Recently, I was reading about how Raj Subramaniam is navigating one of the most challenging times for global logistics. The CEO of FedEx inherited a heavy legacy when he took over in 2022—not only to run a company with $90 billion in annual revenue but also to follow in the footsteps of Fred Smith, the founder who revolutionized the industry over 50 years ago.



What’s interesting is that Smith passed away recently, in June, leaving Subramaniam without the direct guidance of the man who built FedEx from scratch. But what caught my attention most is how Subramaniam is interpreting the change. Smith always told him: if you don’t like change, you’ll hate extinction. And he definitely needs that mindset now.

This year has been brutal for logistics. The tariffs on April 2—what the White House called “Liberation Day”—hit hard. At least 10% on imports, up to 50% for Chinese products. FedEx’s stock dropped 20% out of nowhere. By September, projections showed tariffs would cut operating profits by a billion dollars.

But here’s where Raj Subramaniam showed real adaptability. As trade between China and the U.S. contracted, he saw something others might have overlooked: Chinese exports to other Asian countries were growing. Trade between Asia and Latin America was also accelerating. Global patterns were reordering in real time.

Subramaniam began positioning FedEx in emerging markets. Vietnam, Malaysia, Thailand, India. This year, they launched direct cargo flights between Guangzhou and Penang—a critical hub for semiconductors. They invested $11 million in a 100,000-square-foot logistics facility there. New routes to Bangkok, Hanoi, Taipei. New operations in Thailand and Indonesia. They even partnered with Olive Young, the K-beauty chain, to support its international expansion.
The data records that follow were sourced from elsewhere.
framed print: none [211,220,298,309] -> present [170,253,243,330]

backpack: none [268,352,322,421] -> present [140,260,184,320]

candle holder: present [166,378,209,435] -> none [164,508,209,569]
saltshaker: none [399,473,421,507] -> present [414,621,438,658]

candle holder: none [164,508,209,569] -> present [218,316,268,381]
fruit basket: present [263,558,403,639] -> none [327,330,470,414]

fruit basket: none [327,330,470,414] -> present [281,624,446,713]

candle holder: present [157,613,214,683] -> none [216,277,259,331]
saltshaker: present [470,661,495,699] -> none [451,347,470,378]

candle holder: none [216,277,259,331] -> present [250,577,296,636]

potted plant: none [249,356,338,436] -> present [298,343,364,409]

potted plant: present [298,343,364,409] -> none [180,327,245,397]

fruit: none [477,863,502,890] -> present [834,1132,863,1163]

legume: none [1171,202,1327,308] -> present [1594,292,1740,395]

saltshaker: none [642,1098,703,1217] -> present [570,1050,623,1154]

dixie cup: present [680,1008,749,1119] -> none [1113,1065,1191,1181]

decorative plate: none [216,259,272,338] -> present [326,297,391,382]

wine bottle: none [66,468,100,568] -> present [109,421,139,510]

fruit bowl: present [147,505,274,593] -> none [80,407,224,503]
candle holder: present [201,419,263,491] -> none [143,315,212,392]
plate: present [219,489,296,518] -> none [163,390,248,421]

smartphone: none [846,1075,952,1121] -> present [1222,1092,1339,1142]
What I find remarkable is the speed. McKinsey estimates that one-third of global trade routes could be restructured by 2035. Subramaniam is moving pieces now, not waiting.

FedEx’s stock recovered. It rose more than 50% from April’s lows. By the end of 2025, it was up 3%, though still below the S&P 500. But between March and November, revenue grew 3.3% to $67.9 billion, and profits increased 14% to $3.4 billion. Cost-cutting measures worked.

Curiously, Subramaniam’s path to FedEx was accidental. He’s from India, came to the U.S. for graduate school. His roommate missed an interview at FedEx, so he went instead—just hoping to secure a green card. He told the interviewers the truth about his immigration status. They hired him as an analyst in Memphis 30 years ago. He never left.

That’s what sets him apart. While Smith focused on pure global expansion, Subramaniam balances international growth with operational efficiency. He’s merging ground and air operations, spinning off FedEx Freight, and adapting to what investors expect by 2026.

At 58, Raj Subramaniam has a clear philosophy: people will always want to trade and travel. There’s no turning back. What has changed is where that trade happens and how it gets there. And he’s positioning FedEx to be in the right place when it does.